_EXERCISE PASSAGE_:
Kelman drags the everyday world of his characters into the foreground at the expense of the airbrushed psychology and artificial melodramas of the bourgeois novel. The central events in Kieron Smith’s life are the family’s move away from the tenements to a new housing development on the edge of the city, a change of school, and the death of his grandfather. Kieron’s development over the years from four to twelve is subtly and honestly managed: the boy grows day by day in the shadow of disappointment and loneliness and every now and again fights back with small acts of retaliation, most significantly when he finally bursts out in class with the full-bodied ‘Fuck’ word. After that, the ghostly asterisks don’t come back. Is this a loss of innocence or the beginnings of a radical disaffection? Looking at himself in the bathroom mirror, Kieron wonders:

What was me? What I was? If I was something. What if I looked like something. What did I look like? If it was me, what did ye see?… I looked in the mirror to see mine and I just saw everything there and just everything and it was just the strangest thing and my face could be Doctor Jeckyll and yer eyes of whose eyes are they, evilly glinting…

Kieron’s imagination is sensitive to the supernatural world of ghosts and vampyrs and evil. If he is out at night, he is always on the look out for the ‘waking dead’ and things that might snatch him away. As the novel proceeds, these spells of dreadful spookiness seems to increase in frequency and depth. In fact, the book might be said to have a quietly beating Gothic heart, a buried secret perhaps, which is linked to the question hanging over the origin of Kieron’s name. In an early scene, the boy asks his beloved Granda how he ended up with this odd Fenian-sounding name but he doesn’t get an answer and then ‘my grannie just looked at me. That was what she done, and she breathed so deep ye knew ye were not say it.’

The question is never answered but as happens in the Gothic imagination, the anxiety and dread won’t be buried. Is he what they tell him he is or is some part of him a mystery? By the end of the book, Kieron is worrying a great deal about good and evil. The last pages are a terrified monologue about spirits and séances and ‘ghastly presences’ and the Mother of God and even aliens. Kieron’s only comfort is the possibility of good deeds, like maybe climbing the drain pipe to help a woman locked out of her flat for ‘maybe she had a pot boiling or a frying pan burning.’ But what if on the way up he were to slip and fall and ‘if it was a bad spirit made me do it’? And what if then the ghost of his Granda flew up and saved him and set him down softly on the ground ‘one foot at a time’?

_ACTIONS TO TAKE_:
1 > Repeat word for word the part of the Kieron Smith review starting at "The question is" and ending at "at a time’?".
2 > Carry on writing the Kieron Smith review from the point where it stops.
The listing after the Kieron Smith review has no role here.

_EXCERPTED RECORDS_:
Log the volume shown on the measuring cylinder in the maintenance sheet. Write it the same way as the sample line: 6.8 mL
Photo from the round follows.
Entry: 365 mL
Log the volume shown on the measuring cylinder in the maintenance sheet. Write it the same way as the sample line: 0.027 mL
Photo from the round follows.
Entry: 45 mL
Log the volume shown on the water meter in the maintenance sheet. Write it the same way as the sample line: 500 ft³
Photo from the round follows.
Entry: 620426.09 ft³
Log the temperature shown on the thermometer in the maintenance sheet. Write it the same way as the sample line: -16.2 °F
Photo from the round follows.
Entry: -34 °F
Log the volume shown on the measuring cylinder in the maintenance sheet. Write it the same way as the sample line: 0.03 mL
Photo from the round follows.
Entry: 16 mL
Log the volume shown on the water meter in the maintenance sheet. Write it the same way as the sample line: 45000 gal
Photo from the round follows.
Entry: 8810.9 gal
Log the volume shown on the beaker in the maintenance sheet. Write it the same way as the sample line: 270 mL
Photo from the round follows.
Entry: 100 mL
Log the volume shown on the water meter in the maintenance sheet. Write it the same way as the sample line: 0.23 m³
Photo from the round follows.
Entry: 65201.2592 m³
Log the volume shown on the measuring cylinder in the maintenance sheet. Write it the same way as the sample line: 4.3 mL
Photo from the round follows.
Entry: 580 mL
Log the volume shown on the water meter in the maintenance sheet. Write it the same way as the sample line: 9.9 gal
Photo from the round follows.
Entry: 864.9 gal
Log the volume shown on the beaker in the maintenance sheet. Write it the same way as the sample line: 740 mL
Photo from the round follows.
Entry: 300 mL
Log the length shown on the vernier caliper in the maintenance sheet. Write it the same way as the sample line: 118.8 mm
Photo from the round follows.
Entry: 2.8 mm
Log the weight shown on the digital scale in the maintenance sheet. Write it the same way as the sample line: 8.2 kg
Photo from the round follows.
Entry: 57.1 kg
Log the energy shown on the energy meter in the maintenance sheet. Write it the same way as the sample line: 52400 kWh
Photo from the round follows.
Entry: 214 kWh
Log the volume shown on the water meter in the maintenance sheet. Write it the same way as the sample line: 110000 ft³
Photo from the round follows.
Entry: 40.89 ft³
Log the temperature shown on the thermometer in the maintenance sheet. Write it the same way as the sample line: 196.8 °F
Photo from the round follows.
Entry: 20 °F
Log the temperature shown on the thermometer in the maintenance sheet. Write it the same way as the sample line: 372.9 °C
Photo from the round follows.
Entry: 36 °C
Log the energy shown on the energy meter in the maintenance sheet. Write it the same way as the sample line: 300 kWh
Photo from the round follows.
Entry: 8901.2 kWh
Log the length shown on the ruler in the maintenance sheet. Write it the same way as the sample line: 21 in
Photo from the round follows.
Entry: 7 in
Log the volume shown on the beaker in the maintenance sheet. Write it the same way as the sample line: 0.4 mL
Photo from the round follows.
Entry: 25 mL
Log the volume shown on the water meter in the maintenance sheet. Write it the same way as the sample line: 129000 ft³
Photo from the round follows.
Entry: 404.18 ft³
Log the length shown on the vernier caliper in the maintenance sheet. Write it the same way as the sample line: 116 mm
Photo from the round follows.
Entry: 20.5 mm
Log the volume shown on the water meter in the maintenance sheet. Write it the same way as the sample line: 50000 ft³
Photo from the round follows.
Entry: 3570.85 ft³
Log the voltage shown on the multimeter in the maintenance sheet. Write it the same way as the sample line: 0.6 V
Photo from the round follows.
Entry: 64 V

_ANSWERS TO THIS EXERCISE_:
1 >
The question is never answered but as happens in the Gothic imagination, the anxiety and dread won’t be buried. Is he what they tell him he is or is some part of him a mystery? By the end of the book, Kieron is worrying a great deal about good and evil. The last pages are a terrified monologue about spirits and séances and ‘ghastly presences’ and the Mother of God and even aliens. Kieron’s only comfort is the possibility of good deeds, like maybe climbing the drain pipe to help a woman locked out of her flat for ‘maybe she had a pot boiling or a frying pan burning.’ But what if on the way up he were to slip and fall and ‘if it was a bad spirit made me do it’? And what if then the ghost of his Granda flew up and saved him and set him down softly on the ground ‘one foot at a time’?

2 >
What if? (Critics should count the number of times ‘if’ appears in this novel.) The question takes us to the heart of Kieron Smyth. Against the hierarchies of power and fakery and inherited self-censorship, he can continue to grow and struggle for his identity with the help of his imaginative ability to ask questions. And hopefully, with a bit of luck, maybe he’ll be okay.

Kieron Smith, Boy is one more in a line of uncompromising, honest, passionate, radical and perfectly crafted books from a writer who has not given up on the questions of freedom and justice.